Детство Эдит было в некоторой степени счастливым. Ее мать вместе со своей двоюродной сестрой Дженни Гров растила ее в Хэнсуорте. Родство с Гровами было очень почетно для Бреттов, ибо связывало их со знаменитым сэром Джорджем Гровом, редактором музыкального словаря. Сама Эдит проявила талант в музыке. Она очень хорошо играла на рояле, и когда ее мать умерла, Эдит поместили в интернат для девочек с музыкальным уклоном. К моменту окончания интерната ожидалось, что Эдит может сделать карьеру преподавателя по классу рояля или, весьма возможно, концертирующей пианистки. Но ее опекун, семейный адвокат, похоже, не очень-то понимал, что же ему делать дальше. Он подыскал для нее комнату у миссис Фолкнер, полагая, что хозяйкино пристрастие к музыке должно вызвать сочувствие и к учебным занятиям на рояле. Но дальше он не заглядывал, да и спешки особой не требовалось, поскольку Эдит получила в наследство небольшие земельные участки в различных районах Бирмингема. Это давало достаточный доход для обеспечения скромного образа жизни. Казалось бы, на данный момент больше ничего делать не надо. Ничего и не делалось. Эдит жила у миссис Фолкнер. Но скоро она обнаружила, что хотя хозяйка в восторге от жилички, которая играет и аккомпанирует вокалистам не ее вечерах, но настоящие занятия на рояле вызывают совсем другую реакцию. "Ну, Эдит, дорогая, — говаривала миссис Фолкнер, заглядывая в комнату, как только начинались гаммы и арпеджио, — этого на сегодня достаточно!" И девушка с грустью отправлялась обратно в свою комнату к швейной машинке.
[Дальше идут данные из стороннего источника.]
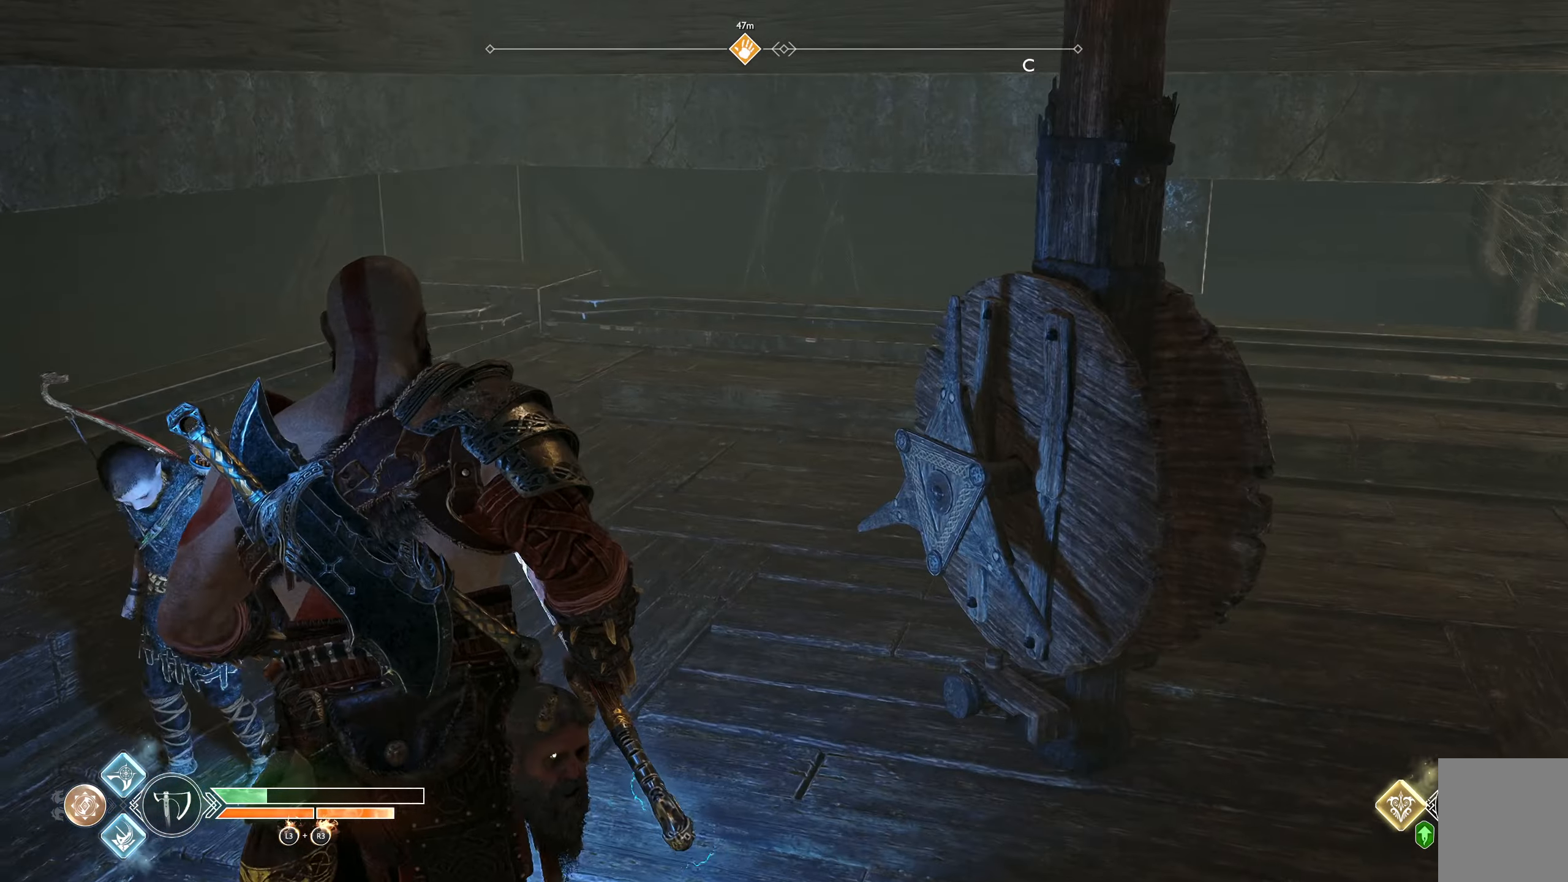
Gameplay with a controller (Xbox layout); each line is a JSON object with the inputs held at the frame after it. "button_events" lists button changes between this image and that frame as [ms after this image, input, new state], when the widget could be followed in between (sticks are given only as held states).
{"buttons": [], "left_stick": "up", "right_stick": "right", "button_events": []}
В это время туда въехали братья Толкины. Она нашла их очень милыми. В особенности ей понравился Рональд с его серьезным лицом и прекрасными манерами. Рональд же, хоть у него было и мало знакомых девушек такого возраста, обнаружил, что близкое знакомство с нею одолело всю его нервозность. Между ним и Эдит возникла дружба.
Конечно, ему было шестнадцать, а ей девятнадцать. Но он выглядел старше своих лет, а она младше, к тому же она было маленькой, стройной и исключительно хорошенькой. Эдит определенно не разделяла его интереса к языкам и вообще имела несколько ограниченное образование. Но манеры у нее были очень приятные. Они стали союзниками, объединившись против "старой леди", как они называли миссис Фолкнер. Эдит при случае подстрекала служанку Энни стянуть что-нибудь вкусненькое из кухни для голодных мальчишек с третьего этажа, и когда "старой леди" не было дома, мальчики приходили в комнату Эдит на тайные пирушки.
Эдит и Рональд взяли за обычай посещать бирмингемские кафе, особенно те, у которых был нависающий над тротуаром балкон. Они сидели там и бросали кусочки сахару в шляпы прохожим; когда же сахарница пустела, они переходили за другой стол. Позднее они придумали друг для друга условный свист. Заслышав его ранним утром или поздним вечером, Рональд подходил к окну и, выглянув в него, видел Эдит, поджидающую у своего окна этажом ниже.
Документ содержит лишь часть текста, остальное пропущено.